There are some things in the proposed bill that are troublesome and some omissions that are equally troublesome.  For example, I have written in the past that the Office of Civil Rights (OCR) within the Department of Education is both arbitrary and powerful.  If an offense rises to the level of an actionable offense, then we have a Civil Rights Division within the Department of Justice.  Every cabinet level department does not need and should not have their own civil rights division.  Because they can levy civil penalties (or even waive them), they are being given too much power.  The bill not only further empowers the OCR, it increases the bureaucracy.

Second, at a time when colleges should be cutting non-instructional staff (the greatest area of job growth on college campuses) and associated costs, this bill actually creates another layer of bureaucracy.  And, of course, the omission of due process guarantees for the accused in college disciplinary hearings is sadly missing.

Some people have described this bill as tipping the scales too heavily in favor of the accuser.  News flash: that tipping of the scales has already occurred towards a “preponderance of the evidence,” rather than “beyond a reasonable doubt” and that was achieved by regulatory fiat by OCR.  It was the heavy bureaucratic, regulatory hand of the Obama administration that led to this- not CASA.  Is the bill simply legitimizing this practice?  I think one could make a good case for that viewpoint, but that could be overcome with specifically spelling out due process standards, as the House’s Safe Campus Act does.
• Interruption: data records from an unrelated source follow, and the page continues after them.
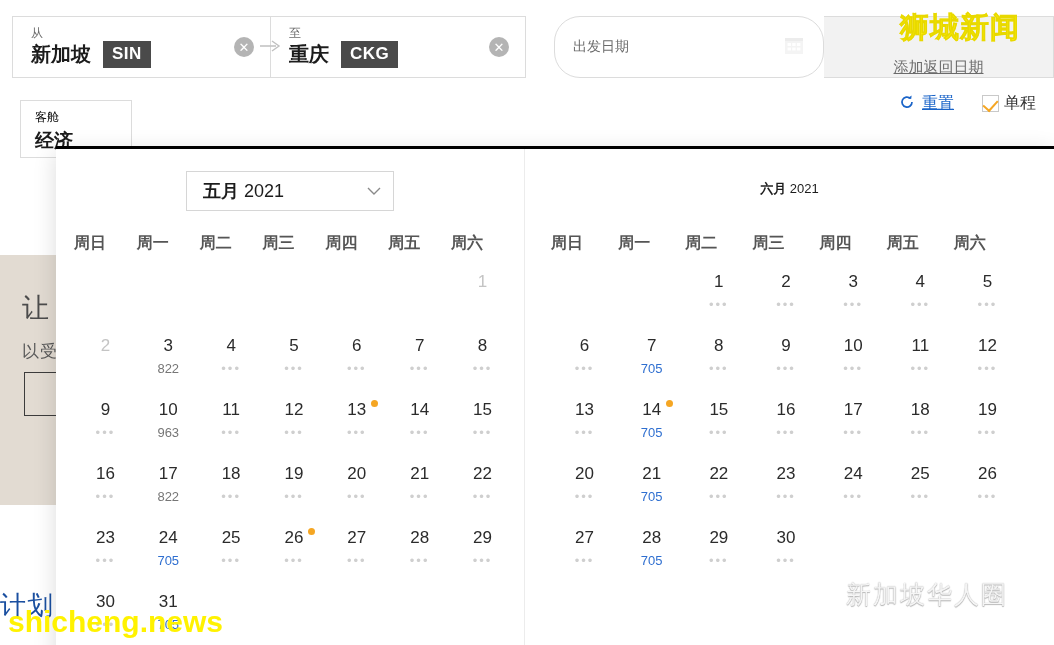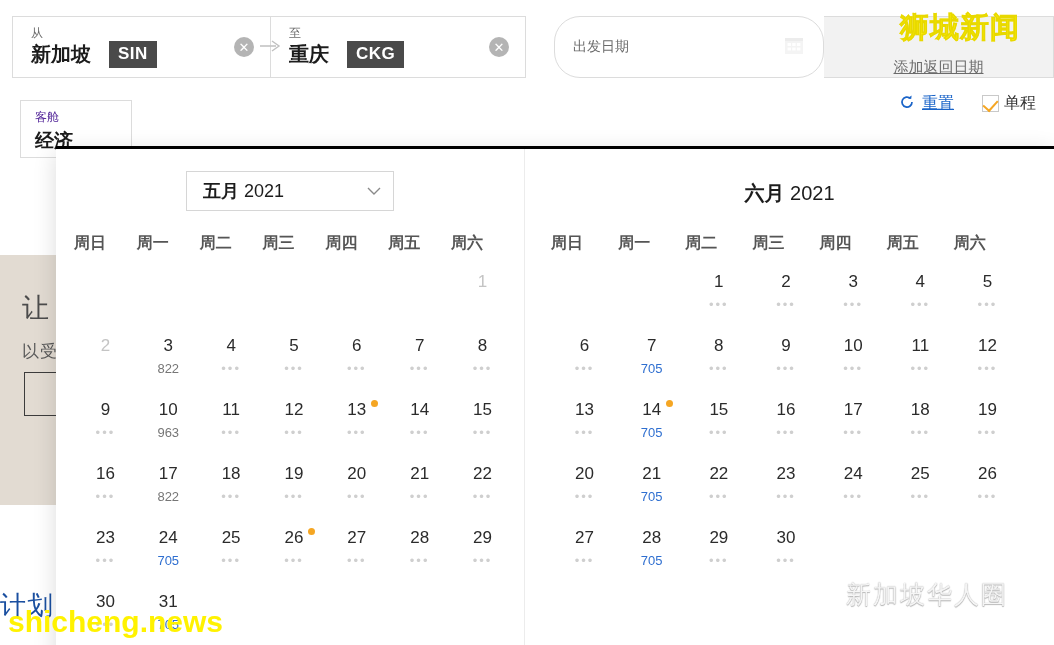--- a/index.html
+++ b/index.html
@@ -49,21 +49,21 @@
     display: flex; align-items: center;
   }
   .field-from { left: 12px; width: 258px; border-right: none; }
   .field-to   { left: 270px; width: 256px; }
   .field-date { left: 554px; width: 270px; border-radius: 26px; }
 
   .field-inner { padding-left: 18px; flex: 1; }
   .field-label {
     font-size: 12px; color: #6b6b6b; line-height: 14px; margin-bottom: 1px;
   }
-  .field-valrow { display: flex; align-items: flex-end; gap: 18px; }
+  .field-valrow { display: flex; align-items: flex-end; gap: 12px; }
   .field-city {
     font-size: 20px; font-weight: bold; color: #1c1c1c; letter-spacing: 0px;
   }
   .code-chip {
     background: #4a4a4a; color: #ffffff; font-weight: bold;
     font-size: 17px; padding: 3px 9px 4px; letter-spacing: 0.5px;
   }
   .clear-btn {
     width: 20px; height: 20px; border-radius: 50%;
     background: #b4b4b4; margin-right: 16px;
@@ -87,21 +87,21 @@
   .return-btn span {
     font-size: 15px; color: #6b6b6b; text-decoration: underline;
   }
 
   
   .cabin-field {
     position: absolute; left: 20px; top: 100px; width: 112px; height: 58px;
     border: 1px solid #dcdcdc; background: #fff; padding: 8px 0 0 14px;
     overflow: hidden; z-index: 12;
   }
-  .cabin-label { font-size: 12px; color: #4c1d95; }
+  .cabin-label { font-size: 12px; color: #000000; }
   .cabin-value { font-size: 19px; font-weight: bold; color: #1c1c1c; margin-top: 2px; }
 
   .toolbar-right {
     position: absolute; right: 18px; top: 93px;
     display: flex; align-items: center; gap: 28px; z-index: 31;
   }
   .reset-btn {
     display: flex; align-items: center; gap: 7px;
     color: #1a64c8; font-size: 16px; cursor: pointer;
   }
@@ -135,21 +135,21 @@
   .month-select {
     width: 208px; height: 40px; margin: 0 auto;
     border: 1px solid #d6d6d6; background: #fff;
     display: flex; align-items: center; justify-content: space-between;
     padding: 0 12px 0 16px; cursor: pointer;
   }
   .ms-text { font-size: 18px; color: #1c1c1c; }
   .ms-text b { font-weight: bold; }
   .ms-chev { color: #8a8a8a; font-size: 13px; }
   .month-title-plain {
-    text-align: center; font-size: 20px; color: #1c1c1c; padding-top: 9px;
+    text-align: center; font-size: 13px; color: #1c1c1c; padding-top: 9px;
     height: 40px;
   }
   .month-title-plain b { font-weight: bold; }
 
   table.cal { border-collapse: collapse; margin-top: 22px; }
   .pane-left table.cal  { width: 440px; margin-left: 18px; }
   .pane-right table.cal { width: 470px; margin-left: 26px; }
 
   table.cal th {
     font-size: 16px; font-weight: bold; color: #555;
This writer has shown in the past that the common “one in five college women are sexually assaulted” meme is patently false.  It lies in the definition of “sexual assault.”  One supposes that a female student who is accidentally brushed against on her buttocks at a crowded party could claim “sexual assault.”  Also, one’s off-color joke is often blown into a case of sexual assault or harassment.  But, it is these students who detract from the truly serious cases of assault, like the the chicken who cried wolf one too many times.  Is it the problem on campuses which the Left portrays?  Absolutely not.  Does it occur?  Absolutely.

As to why Rubio co-sponsored the bill, this writer does not know other than his previous statements.  Perhaps it is a good question for the next debate.  Maybe other GOP co-sponsors like Vitter, Ernst or Grassley can explain it better.  But I do know that parroting back National Review articles without obviously reading the actual text of the bill does a disservice to readers.  As a previous article stated, “This bill is evil. Period.  Full stop.”  Evil?  No.  Incomplete?  Yes.  Absolutely- due process must be protected and must be of paramount importance.  Too many lives of innocent people railroaded by college kangaroo courts have been ruined in the pursuit of “campus justice.”   The correction is the Safe Campus Act.  By taking the best of that law and marrying it to CASA, a bipartisan agreement could and should be reached.

It is understandable that people will look for the bad in candidates in an effort to help “their preferred choice.”  It is bad enough the Democratic Party and Hillary Clinton take things out of context, and twist other things.  Do we have to do it to our own?